Detecting Twitter Trends
If you’d like to know how Twitter computes its Trending Topics, Kostas Tsioutsiouliklis (@kostas) shared some of the secrets with the class. He also talked about MinHash algorithms. See his lecture notes.
http://www.youtube.com/watch?feature=player_embedded&v=duHxpSTmwW0
Real-Time Twitter Search
Brian Larson (@larsonite), the tech lead for search and relevance at Twitter, gives a detailed technical talk about how real-time search works at Twitter.
http://www.youtube.com/watch?feature=player_embedded&v=PAYOjnLICo4
Splunk’s Software Architecture and GUI for Analyzing Twitter Data
Stephen Sorkin of Splunk described alternative software architecture for processing large data. Splunk also has a sophisticated GUI for analyzing Twitter and other data sources in real time; be sure to watch the last 15 minutes of the video to see the demo. Stephen’s slides: pdf
http://www.youtube.com/watch?feature=player_embedded&v=LPYw5p8J7i0
Twitter’s Social Network
Learn about weak ties, triadic closures, and personal pagerank, and how they all relate to the Twitter social graph from Aneesh Sharma (@aneeshs) in this lecture. Slides here.

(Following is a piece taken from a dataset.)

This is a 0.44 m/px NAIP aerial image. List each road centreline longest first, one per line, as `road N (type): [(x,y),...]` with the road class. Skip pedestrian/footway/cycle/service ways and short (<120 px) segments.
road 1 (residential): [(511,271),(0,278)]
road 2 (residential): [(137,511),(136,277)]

http://www.youtube.com/watch?feature=player_embedded&v=_eWDR3P8Lhw
Big Learning with Graphs
Joey Gonzalez, a recent PhD from CMU and a postdoc at UC Berkeley, is working on GraphLab, the hot technology for processing huge graphs quickly. There is new a version called GraphChi (for chihuahua) that you can run on your personal computer; so you don’t even need access to EC2 to run it going forward. Slides here.
http://www.youtube.com/watch?feature=player_embedded&v=E1LwqtBdPYs
Twitter Recommendations
Alpa Jain (@alpa), who works on monetization algorithms at Twitter, described SVD and other recommendation algorithms used at Twitter. Alpa’s slides are here: pdf
http://www.youtube.com/watch?feature=player_embedded&v=NSscbT7JwxY
Security at Twitter and Elsewhere
Kurt Thomas is a former Twitter engineer and a current PhD student at UC Berkeley who studies how the criminal underground conspires to make money via unintended uses of computer systems. He talked about fraud detection for Twitter and other online systems. See his lecture notes.

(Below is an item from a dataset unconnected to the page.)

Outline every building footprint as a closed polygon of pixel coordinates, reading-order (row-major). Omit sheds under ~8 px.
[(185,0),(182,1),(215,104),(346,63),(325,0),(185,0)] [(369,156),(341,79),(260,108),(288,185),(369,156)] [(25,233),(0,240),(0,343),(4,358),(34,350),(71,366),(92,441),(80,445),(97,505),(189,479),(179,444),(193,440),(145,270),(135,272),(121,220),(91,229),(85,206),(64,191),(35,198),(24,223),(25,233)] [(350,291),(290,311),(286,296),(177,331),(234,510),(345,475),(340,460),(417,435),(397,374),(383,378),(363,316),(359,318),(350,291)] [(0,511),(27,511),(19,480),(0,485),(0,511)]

http://www.youtube.com/watch?feature=player_embedded&v=fU2gcB_toNw
Information Diffusion on Twitter
Stan Nikolov (@snikolov) of the Twitter Search and Relevance team walked through one particular theoretical model of information diffusion which tries to predict under what conditions an idea stops spreading based on a network’s structure. The slides in his Lecture Notes let you see the Pig scripts in detail, and you can see the video simulatinos that Stan created on his blog.
http://www.youtube.com/watch?feature=player_embedded&v=lbCmFZpMNxA
Introduction to Scalding
On Thursday we learned about an alternative language for analyzing big data: Scalding. It’s built on Scala and is used extensively by the Twitter Revenue group. Oscar Boykin (@posco) presented a lecture that he and Argyris Zymnis (@argyris) put together. See the lecture notes for more details.
http://www.youtube.com/watch?feature=player_embedded&v=4wNwOGBkTGQ
Spark: Making Big Data Analytics Interactive and Real-Time
Spark is the hot next thing for Hadoop / MapReduce, and Matei Zaharia (@matei_zaharia), a PhD student in UC Berkeley’s AMP Lab, described how it works and what’s coming next. The key idea is to make analysis of big data interactive and able to respond in real time. Next up in the research agenda is streaming data and blending real time and batch processing. Matei also gave a live demo. (slides here)
http://www.youtube.com/watch?feature=player_embedded&v=rpXxsp1vSEs
Course Wrapup
These lecture notes simply summarized the course at a high level. Thanks for the great semester!